How to cook platbands. Step by step recipe

  1. Break the eggs into a deep bowl. If they are small, it is better to take 5 pieces. At first glance, there is too much product, especially half a liter of liquid. However, with their help, the dough will turn out more elastic and supple. As a result, thin pancakes come out great.
  2. Mix the eggs thoroughly with a mixer until smooth, trying to avoid a lot of foam. It is undesirable to beat with a mixer so that a lot of air does not get into the mass.
  3. In the egg mass put sugar and vanillin. The last component must be laid in moderation: otherwise the products will turn out to be bitter.
  4. Heat the milk with water a little or put out of the refrigerator a few hours before kneading the dough. Pour the prepared liquid into the egg mixture, stir.
  5. Add flour and stir with a whisk. To make thin pancakes in milk perfect, the dough should be the consistency of liquid cream. If the lumps are not all dispersed, you can strain through a sieve.
  6. Leave the dough for 1-3 hours, so that it rests.
  7. Add half a scoop of vegetable oil (I got about 50-70 milliliters) and stir.
  8. Drizzle a little vegetable oil in a pan, spread it over the entire surface with a napkin or brush.
  9. Heat the pan, pour the dough, quickly distribute in the pan, and pour the rest back into the bowl.
  10. Fry the pancake until golden on one side, turn over to the other, carefully remove with a spatula. It is necessary to control the heating temperature so that the product does not burn, bake evenly, and the edges are not very dry.
  11. Put delicious pancakes on a plate and let cool. Place the cottage cheese in a deep bowl and knead thoroughly with a fork. Add sour cream, sugar, a little vanillin, mix thoroughly. Leave on for 15 minutes to dissolve the sweetness. The dairy product should not be liquid or too fat, and should not be whipped with a blender.
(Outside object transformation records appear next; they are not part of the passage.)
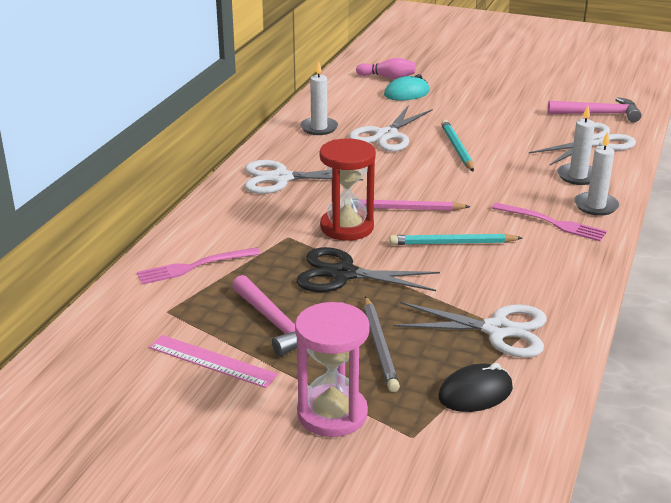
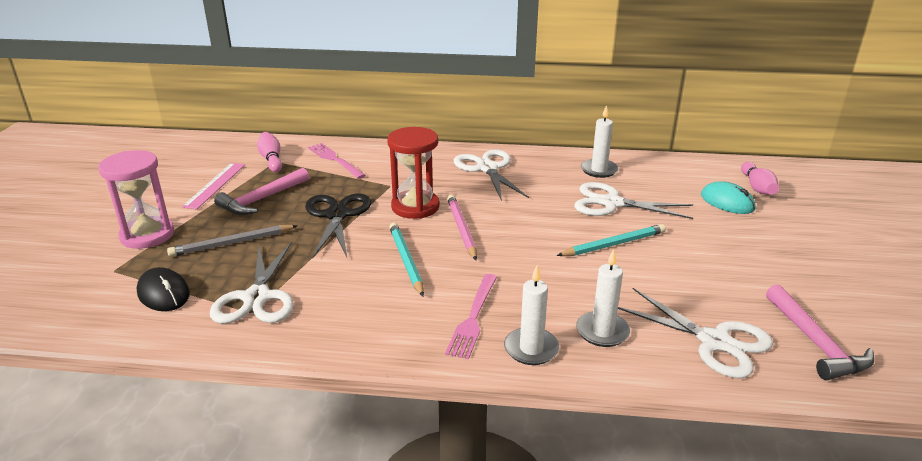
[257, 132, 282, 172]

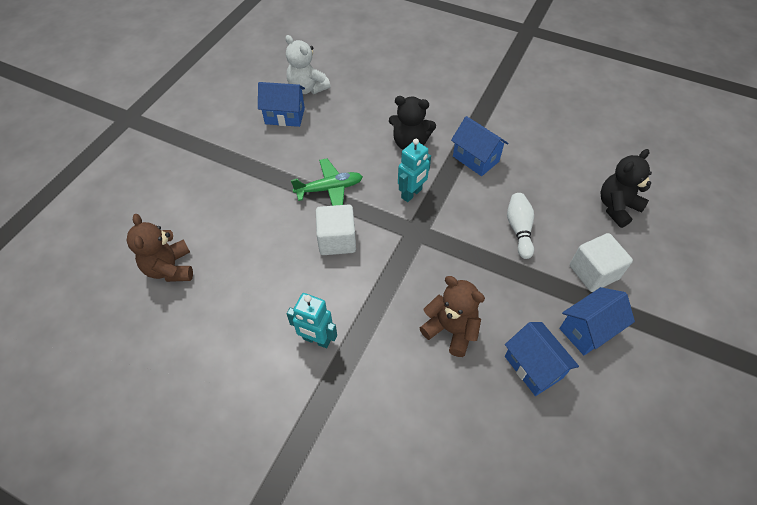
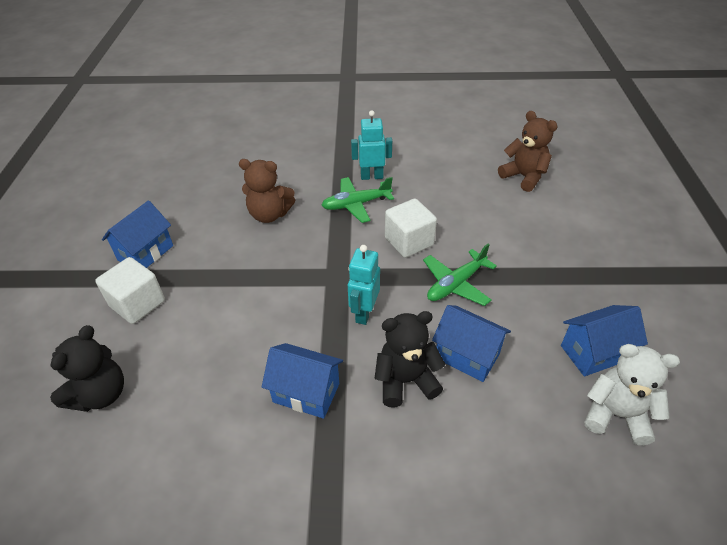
[432, 305, 511, 382]
[507, 193, 534, 259] (first image)
[321, 177, 394, 223]

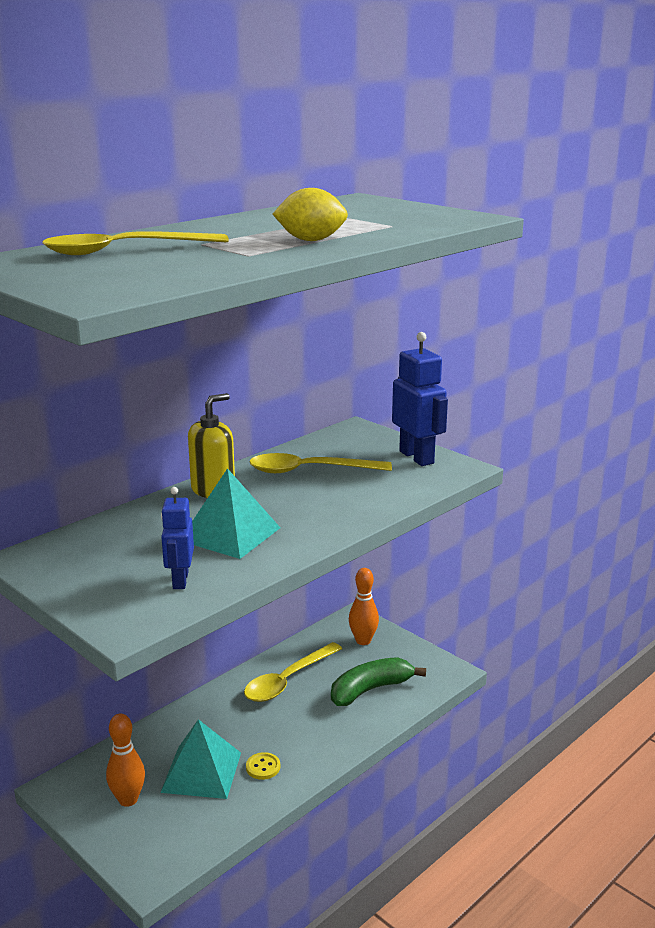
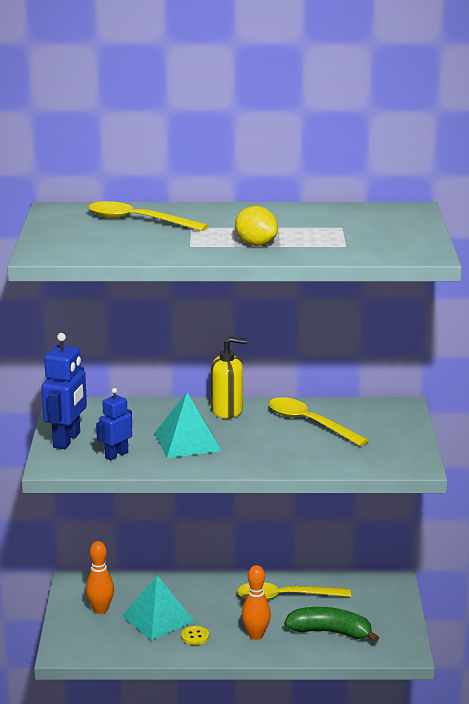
[241, 565, 271, 640]
[42, 333, 87, 449]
  12. On the edge of the pancake, put a little curd, cover the filling with the nearest edge. First, wrap the sides of the product, and then collapse completely, giving the casing a rectangular shape.
  13. Ready-made pancakes can be laid out on a board and frozen, or immediately fry in butter, as well as make cantina in the oven with sour cream.
  14. Throw the oil into a pan, heat it, lay out the products and fry on both sides until crispy golden crust.
  15. Thin pancakes with filling can be served with chocolate, berry sauce or sour cream, but it tastes best with broken sweetened strawberries (fresh or frozen).

Now you know how to cook cassava with cottage cheese. They are perfectly cut, since the filling does not flow out, but keeps its shape perfectly. Pancakes are neutral in taste: therefore, the slightest taste shades of cottage cheese, vanilla and strawberry are clearly felt.